Democracy dies in darkness ... except when reporting could upend the fortunes of a prominent Democrat

Raphael Warnock
Raphael Warnock / Getty Images
December 30, 2020

The last time there was an off-cycle Senate election, investigative reporting was the decisive factor in the race. 

The enterprising work of the Washington Post, among others, revealed that the former Alabama Supreme Court justice turned Republican Senate candidate Roy Moore had repeatedly engaged in inappropriate behavior with teenage girls. A trio of Post reporters tracked down four of those women, who attested on-the-record to Moore’s revolting behavior. 

Fast forward three years to a Senate race in which another set of lurid allegations has surfaced, this time involving Democratic candidate Raphael Warnock. 

The difference: their political affiliation. 

Like Moore, the allegations against Warnock involve the abuse of underage children decades ago. They center on a Maryland church camp where a young Warnock served in a senior role, and where he was arrested in 2002 for obstructing a police investigation into alleged abuses taking place on camp grounds. 

Moore’s misdeeds received wall-to-wall coverage from the national news media. Republicans were pressed to disavow him. 

The news media so determined to reveal Moore’s scandalous behavior have been lethargic, to say the least, when it comes to Warnock: The Democrat has been allowed to wave away the arrest as the "overzealous actions of a few police officers." 

But what was going on at the camp that brought the police there in the first place? And what was Warnock’s role in those incidents? The press hasn’t exhibited the slightest curiosity about events that speak directly to Warnock’s management abilities and judgment. 

We now know, thanks to the intrepid reporting of the Free Beacon’s Alana Goodman, that state officials revoked the camp’s authorization to operate, citing unreported incidents of child abuse and a bevy of health and safety violations. One of Warnock’s campers, Anthony Washington, has now come forward, telling Goodman that as a 12-year-old, counselors tossed urine on him and forced him to sleep outside. 
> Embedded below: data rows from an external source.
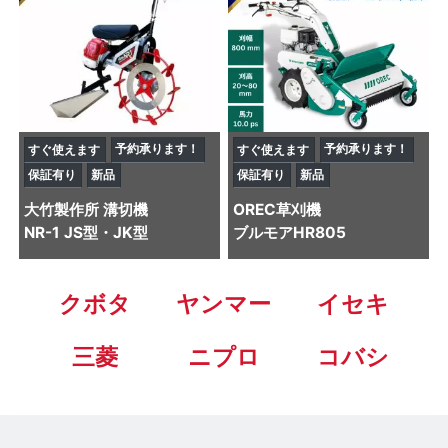
予約承ります！
予約承ります！
すぐ使えます
すぐ使えます
保証有り
新品
保証有り
新品
大竹製作所
溝切機
OREC
草刈機
NR-1 JS型・JK型
ブルモアHR805
クボタ
ヤンマー
イセキ
三菱
ニプロ
コバシ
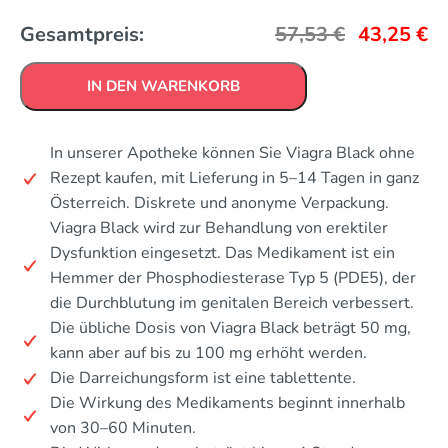
Gesamtpreis:
57,53
€
43,25
€
IN DEN WARENKORB
In unserer Apotheke können Sie Viagra Black ohne
Rezept kaufen, mit Lieferung in 5–14 Tagen in ganz
Österreich. Diskrete und anonyme Verpackung.
Viagra Black wird zur Behandlung von erektiler
Dysfunktion eingesetzt. Das Medikament ist ein
Hemmer der Phosphodiesterase Typ 5 (PDE5), der
die Durchblutung im genitalen Bereich verbessert.
Die übliche Dosis von Viagra Black beträgt 50 mg,
kann aber auf bis zu 100 mg erhöht werden.
Die Darreichungsform ist eine tablettente.
Die Wirkung des Medikaments beginnt innerhalb
von 30–60 Minuten.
Try to find a mention of those details in the New York Times, the Washington Post, or Georgia’s most prominent local broadsheet, the Atlantic Journal-Constitution, which has said it ignored the story because one of Warnock’s rivals in the Democratic primary was pushing it, "but the candidate declined to come forward publicly as the source, so the reporters passed on the story." 

No stopping these fearless investigators! 
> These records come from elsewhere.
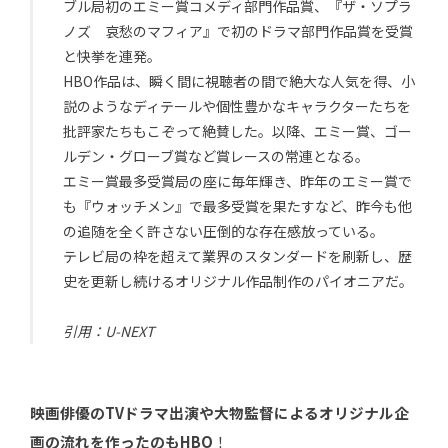
ブル局初のエミー賞コメディ部門作品賞、『ザ・ソプラ
ノズ 哀愁のマフィア』で初のドラマ部門作品賞を受賞
と快挙を連発。
HBO作品は、瞬く間に視聴者の間で絶大な人気を得、小
説のようなディテールや個性豊かなキャラクターたちを
批評家たちもこぞって絶賛した。以降、エミー賞、ゴー
ルデン・グローブ賞など賞レースの常連となる。
エミー賞最多受賞局の座に毎年輝き、昨年のエミー賞で
も『ウォッチメン』で最多受賞を果たすなど、昨今も他
の追随を全く許さない圧倒的な存在感放っている。
テレビ局の枠を超えて業界のスタンダードを刷新し、歴
史を更新し続けるオリジナル作品制作のパイオニアだ。
引用：U-NEXT
映画俳優のTVドラマ出演や大物監督によるオリジナル企
画の流れを作ったのもHBO
！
The mainstream media have approached allegations from Warnock’s ex-wife, Ouleye Ndoye, with the same level of interest.

Ndoye alleged that Warnock ran over her foot in March in a fit of pique. Body camera footage from police responding to her call shows a teary woman telling police, "I’ve been trying to be very quiet about the way that he is for the sake of my kids and his reputation, I’ve tried to keep the way that he acts under wraps for a long time, and today he crossed the line."

Democracy dies in darkness, we were told. They forgot the asterisk: Except when shining a light threatens to undermine the Democrat in a pivotal race.